My name is Jean-Pierre Maulny, and I am the Assistant Director of IRIS (Institut de relations internationales et stratégiques). My research topics and themes are the European Security and Defence Policy (thus ESDP), arms policy and disarmament. The international community today is faced with a general weakening of its non-proliferation, disarmament and disarmament control instruments. I think this is related to the overall international situation, with one country, the United States, a military superpower, which as such may have less need of these disarmament instruments, which worked perfectly well, I would say, for a decade or a decade and a half, that is, between 1980 and 1995. So, you have a country that has less need of these disarmament instruments and at the same time, countries that are, I would say, rebelling against the international system. So while I don’t know whether you can call them rogue states, which is an American term, it is true that it is a situation in which a certain number of countries do tend to proliferate today, as can be seen in particular with the current nuclear issue with Iran.
So, it is true that a distinction must be made between what could be called the strategic disarmament forums, which are central to international stability, particularly is the nuclear issue and possibly conventional disarmament (since we are not currently seeing the conventional disarmament we witnessed in the late 1980s with the Treaty on Conventional Forces in Europe). So, these strategic disarmament forums are not moving forward today, or are losing ground, because again, there is no interest on the part of the US in this area, or on the part of a certain number of other powers such as China that, on the contrary, would like to restore the balance. And then you have what I call humanitarian disarmament, which is not strategic disarmament, but rather disarmament pushed for by civil society and NGOs, and this disarmament may move forward, often taken up by lesser countries such as Canada, Austria and Sweden. In the sense that these disarmament initiatives do not necessarily interfere with the US, we see that these disarmament issues can move forward as evidenced with the Anti-Personnel Mines Convention, and as we may witness in the future with small arms or submunitions, which is, I would say, related to the issue of anti-personnel mines.

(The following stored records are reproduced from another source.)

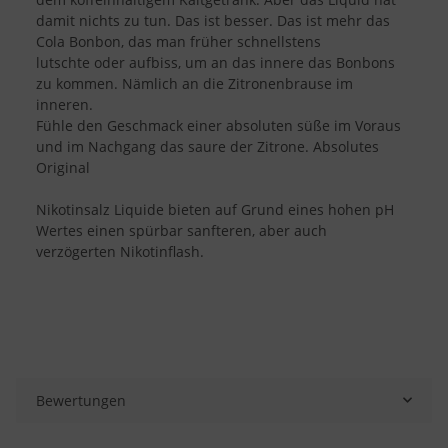
damit nichts zu tun. Das ist besser. Das ist mehr das
Cola Bonbon, das man früher schnellstens
lutschte oder aufbiss, um an das innere das Bonbons
zu kommen. Nämlich an die Zitronenbrause im
inneren.
Fühle den Geschmack einer absoluten süße im Voraus
und im Nachgang das saure der Zitrone. Absolutes
Original
Nikotinsalz Liquide bieten auf Grund eines hohen pH
Wertes einen spürbar sanfteren, aber auch
verzögerten Nikotinflash.
Bewertungen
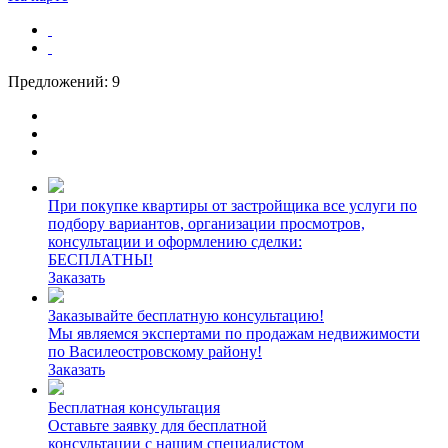
Предложений:
9
При покупке квартиры от застройщика все услуги по
подбору вариантов, организации просмотров,
консультации и оформлению сделки:
БЕСПЛАТНЫ!
Заказать
Заказывайте бесплатную консультацию!
Мы являемся экспертами по продажам недвижимости
по Василеостровскому району!
Заказать
Бесплатная консультация
Оставьте заявку для бесплатной
консультации с нашим специалистом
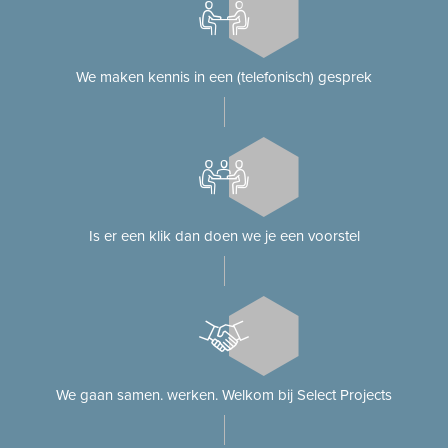
We maken kennis in een (telefonisch) gesprek
Is er een klik dan doen we je een voorstel
We gaan samen. werken. Welkom bij Select Projects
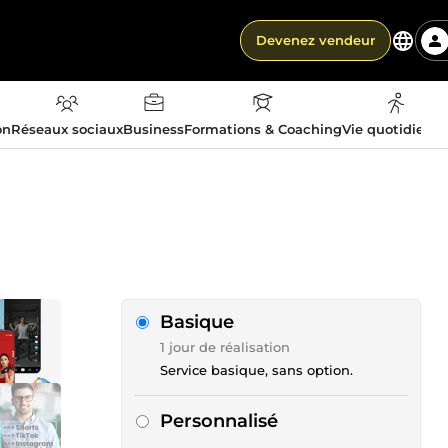
Devenez vendeur
on
Réseaux sociaux
Business
Formations & Coaching
Vie quotidienn
Basique
1 jour de réalisation
Service basique, sans option.
Personnalisé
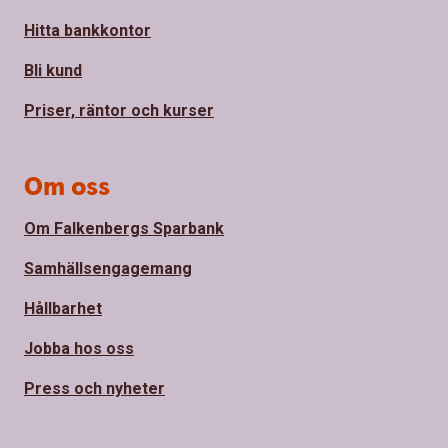
Hitta bankkontor
Bli kund
Priser, räntor och kurser
Om oss
Om Falkenbergs Sparbank
Samhällsengagemang
Hållbarhet
Jobba hos oss
Press och nyheter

Instruments and institutions
I don’t know whether disarmament instruments as such are affected by non-state actors. But what we can see, is that, for example, today, the Conference on Disarmament in Geneva is not really making progress. When I say that civil society and NGOs are actors that are pushing for disarmament, particularly humanitarian disarmament, I would say, in fact, that they favour disarmament instruments, even if they are outside of the official structures (such as the Conference on Disarmament), as we saw with the Convention on Anti-Personnel Mines that in the end was negotiated outside that conference. So I would say these actors play a somewhat more positive role, but one that is effectively outside the normal international instruments.

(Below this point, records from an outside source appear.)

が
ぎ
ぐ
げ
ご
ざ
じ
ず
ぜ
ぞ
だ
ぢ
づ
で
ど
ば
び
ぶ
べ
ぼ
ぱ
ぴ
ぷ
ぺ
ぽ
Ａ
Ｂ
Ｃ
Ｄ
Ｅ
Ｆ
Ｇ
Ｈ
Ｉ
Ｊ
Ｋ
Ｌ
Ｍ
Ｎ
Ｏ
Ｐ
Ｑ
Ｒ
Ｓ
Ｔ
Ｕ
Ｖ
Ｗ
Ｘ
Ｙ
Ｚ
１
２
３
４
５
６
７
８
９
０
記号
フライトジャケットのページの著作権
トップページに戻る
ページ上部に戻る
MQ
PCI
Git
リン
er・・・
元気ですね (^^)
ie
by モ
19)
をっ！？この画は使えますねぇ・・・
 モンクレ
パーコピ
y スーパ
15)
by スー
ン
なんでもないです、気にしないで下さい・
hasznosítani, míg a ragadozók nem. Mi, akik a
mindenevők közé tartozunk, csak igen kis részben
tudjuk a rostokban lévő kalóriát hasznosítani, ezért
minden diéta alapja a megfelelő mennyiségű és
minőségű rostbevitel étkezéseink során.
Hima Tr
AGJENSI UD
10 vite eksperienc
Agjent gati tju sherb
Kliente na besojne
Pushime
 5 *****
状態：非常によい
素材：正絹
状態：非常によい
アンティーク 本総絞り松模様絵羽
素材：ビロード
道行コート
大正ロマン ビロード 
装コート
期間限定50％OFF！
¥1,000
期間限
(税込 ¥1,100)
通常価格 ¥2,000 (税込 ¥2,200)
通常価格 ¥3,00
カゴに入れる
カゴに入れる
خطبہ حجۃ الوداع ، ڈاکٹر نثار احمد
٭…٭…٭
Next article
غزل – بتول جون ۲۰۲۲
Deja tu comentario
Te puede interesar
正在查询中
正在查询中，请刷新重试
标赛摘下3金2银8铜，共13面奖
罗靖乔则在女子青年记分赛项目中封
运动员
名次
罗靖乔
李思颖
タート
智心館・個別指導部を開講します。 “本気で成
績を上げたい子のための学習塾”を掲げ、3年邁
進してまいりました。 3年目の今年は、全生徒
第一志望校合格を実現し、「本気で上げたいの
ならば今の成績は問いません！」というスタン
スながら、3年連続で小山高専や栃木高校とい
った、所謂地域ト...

It is obvious with the Non-Proliferation Treaty, which is not functioning effectively, that is, it is obvious that countries that have mastered nuclear technology are at the same time strengthening non-proliferation instruments. I would say that while all of the initiatives taken over the past years are good ones, they neglected the problem of “proliferating” countries and that the proliferating countries are the basis for the breakdown of equality. That is the case with the Non-Proliferation Treaty, since basically, what pushes these countries to proliferate is the reasoning of “Why should we be prohibited from doing what we have allowed others to do?”, knowing that with Iran, the issue is even more complicated because the enrichment program is, I would say, of course, a civilian program. So on a legal basis, we would ordinarily have no right to prohibit Iran from having a civilian enrichment program. But at the same time, no one is fooled: this program has no civilian use and everyone knows that there is in fact a possible military objective. But it is an extremely difficult issue for the international community to bear in the case of Iran.
I would say that it (the international community) should have a major influence. If we look at today’s reality, I would say that the UN is failing to assume a key role in this area, simply because of divergent interests, and this is what paralyses the UN in this regard. Take the European Union. If you look more closely, you will see that in spite of everything, there is significant activity in the area of disarmament and I am thinking in particular of the European Code of Conduct on Arms Exports, which, I would say, constitutes a minimum foundation supporting arms export policies of the European Union member countries and which is, I would say, a standard that of course could extend to non-EU countries. So the European Union is playing a positive role in this area, but in a sector that once again is very specific, that of conventional arms export policy and control of conventional arms.